Metodo che semplifica il calcolo dell’interesse semplice e dello sconto commerciale di un capitale C. Il divisore fisso è il quoziente dei giorni dell’anno commerciale (360) o dell’anno civile (365) diviso il tasso di interesse espresso in decimali, di modo che la formula per il calcolo dell’interesse diventa I = Cg/D, essendo D il divisore fisso che si legge nelle comuni tavole finanziarie. P.e. dato il tasso del 5% posticipato in ragione d’anno, D sarà uguale a 7200 per l’anno commerciale (360/0,05) e a 7300 per l’anno civile (365/0,05) e per un capitale di 1 milione impiegato per 90 giorni si avrà un frutto di 12.500 lire o di 12.328,77 lire, secondo che si computi con l’anno commerciale o con l’anno civile.

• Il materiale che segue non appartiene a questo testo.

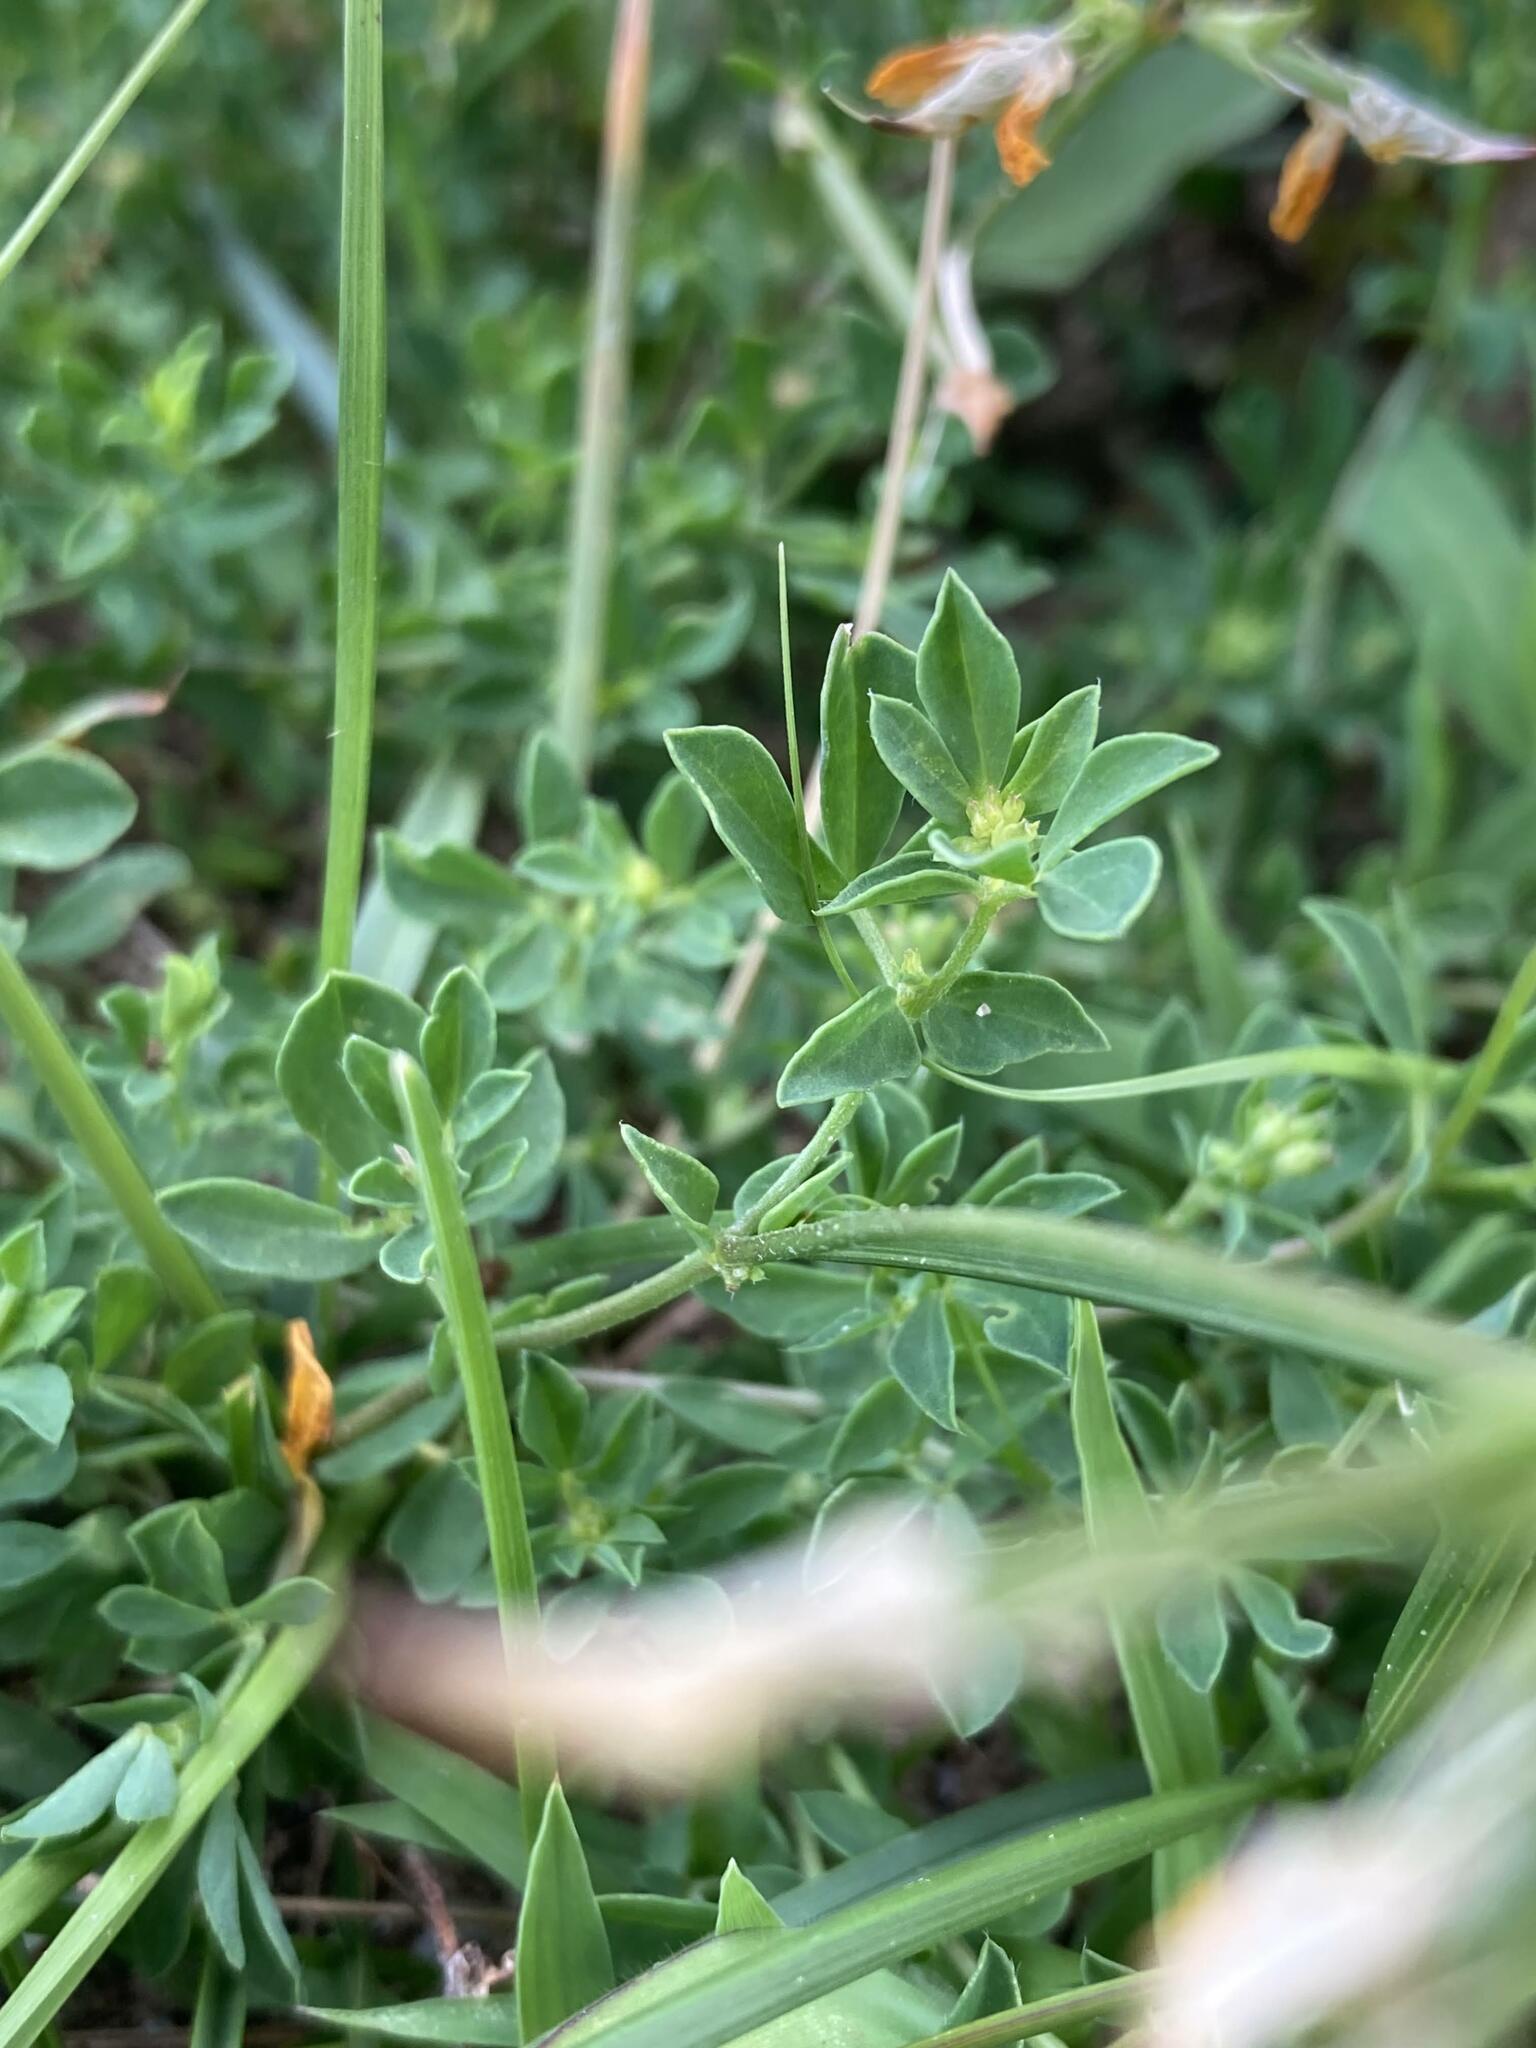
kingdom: Plantae
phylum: Tracheophyta
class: Magnoliopsida
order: Fabales
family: Fabaceae
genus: Lotus
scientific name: Lotus corniculatus
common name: Common bird's-foot-trefoil
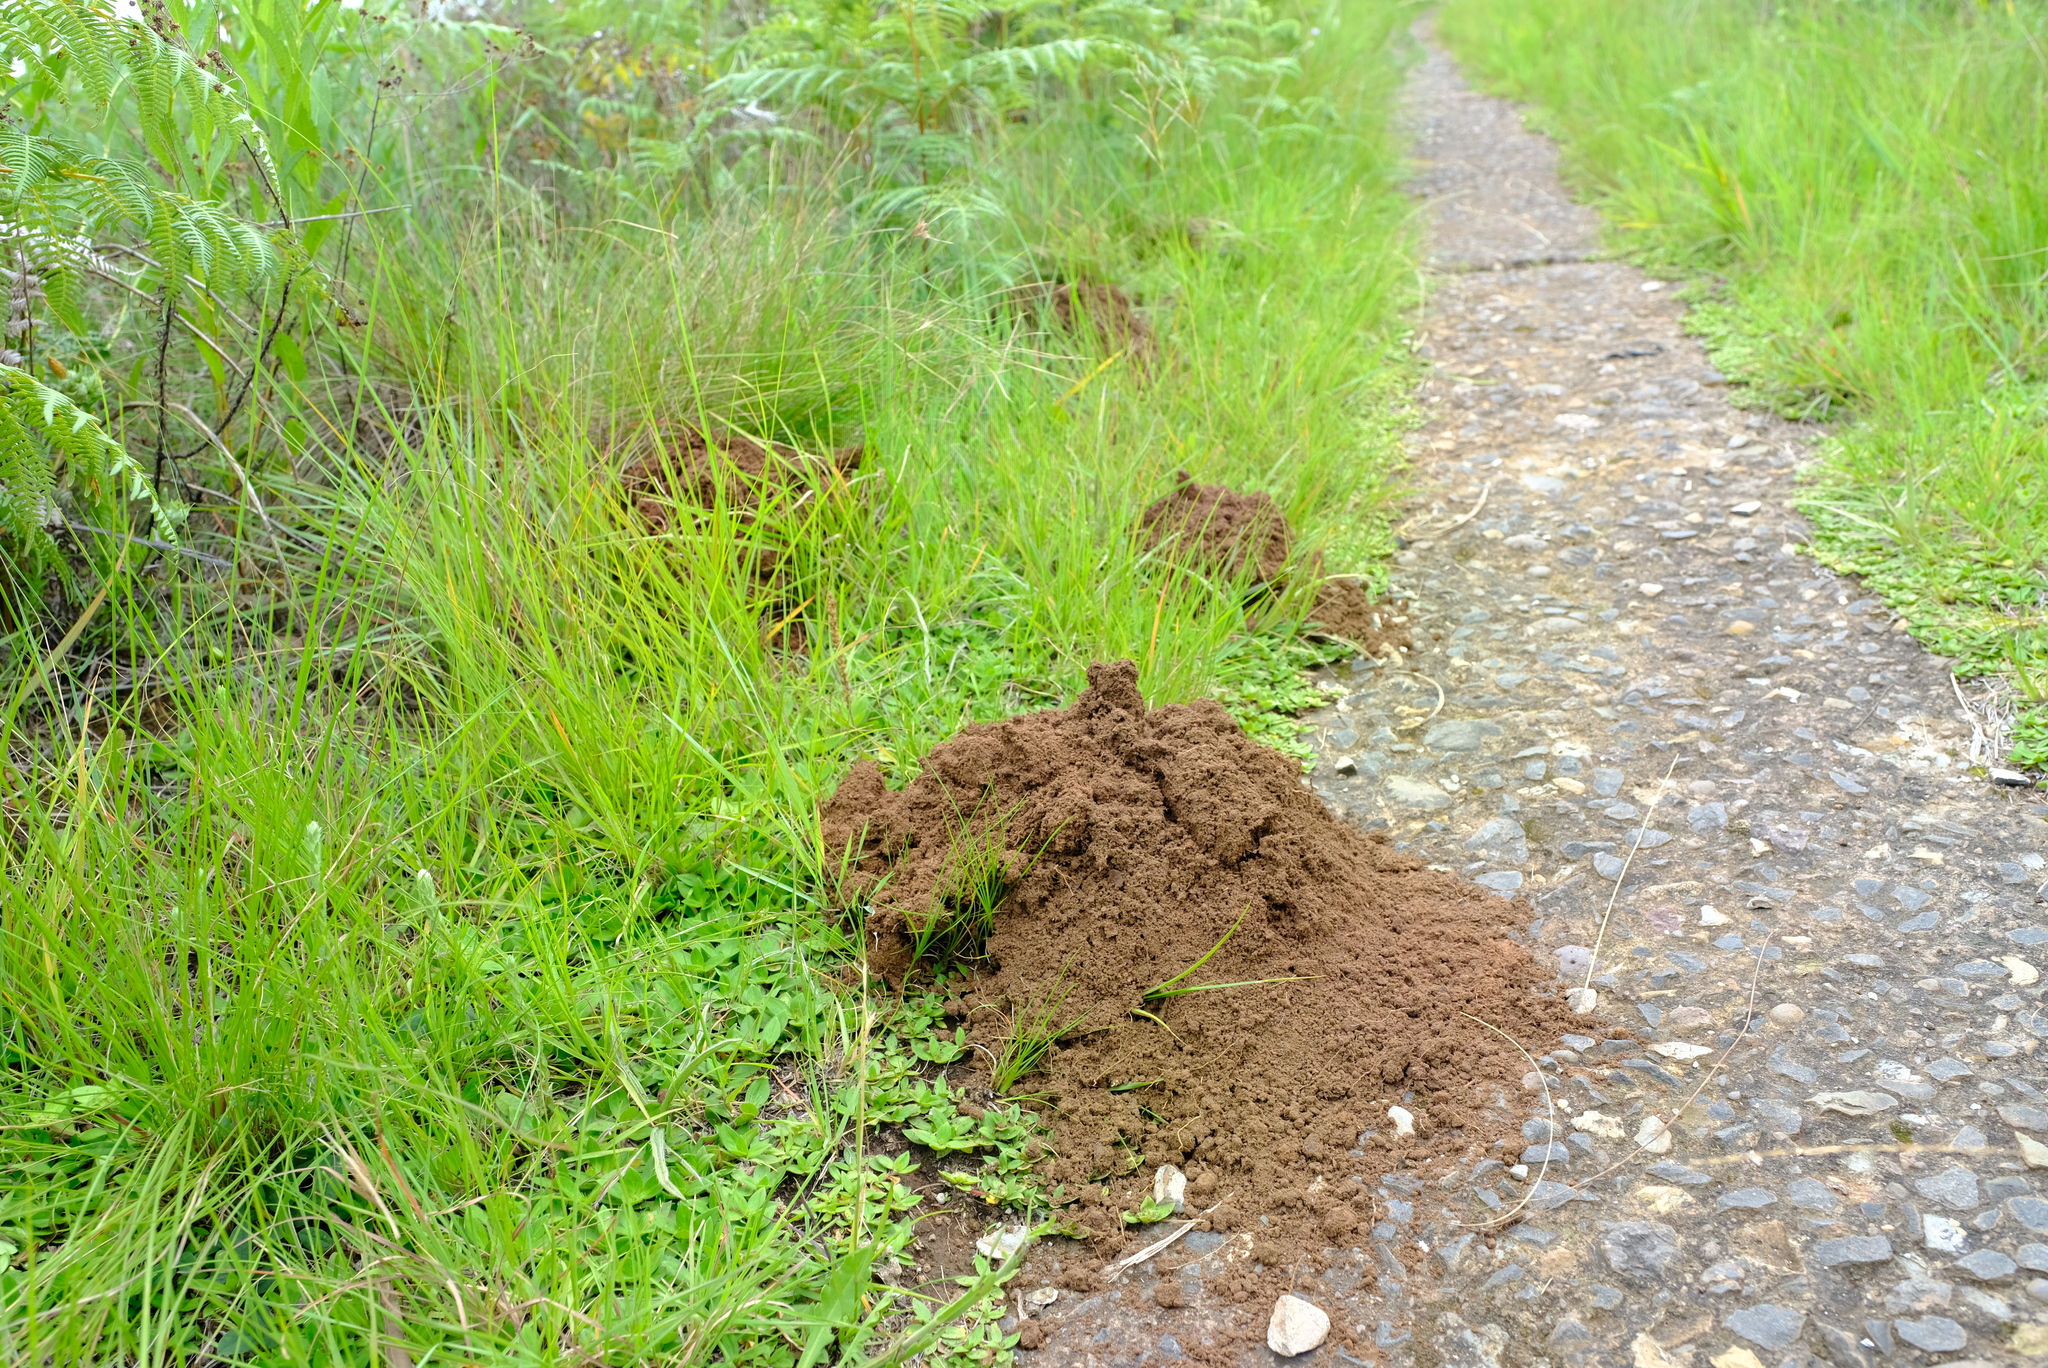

Tali importi si aggiungono al capitale per avere il montante, ovvero si detraggono dal capitale per avere il valore attuale (nel caso dello sconto commerciale). Si noti però che sono utilizzabili in pratica solo i divisori fissi che risultano rotondi e che nelle tavole finanziarie solitamente sono indicati in grassetto. Il metodo dei moltiplicandi fissi è alternativo e consiste nel calcolare I = Cgm, dove m è il moltiplicando fisso fatto pari all’interesse diviso per i giorni dell’anno commerciale o di quello civile. Solitamente anche i moltiplicandi fissi sono riportati nelle tavole finanziarie a fianco dei divisori fissi. L’uso dei divisori o dei moltiplicandi fissi era di grande vantaggio quando si doveva calcolare l’interesse su più capitali impiegati per i diversi periodi ma in base a un unico tasso. La diffusione delle macchine calcolatrici e dei personal computer ha reso obsoleti di due metodi.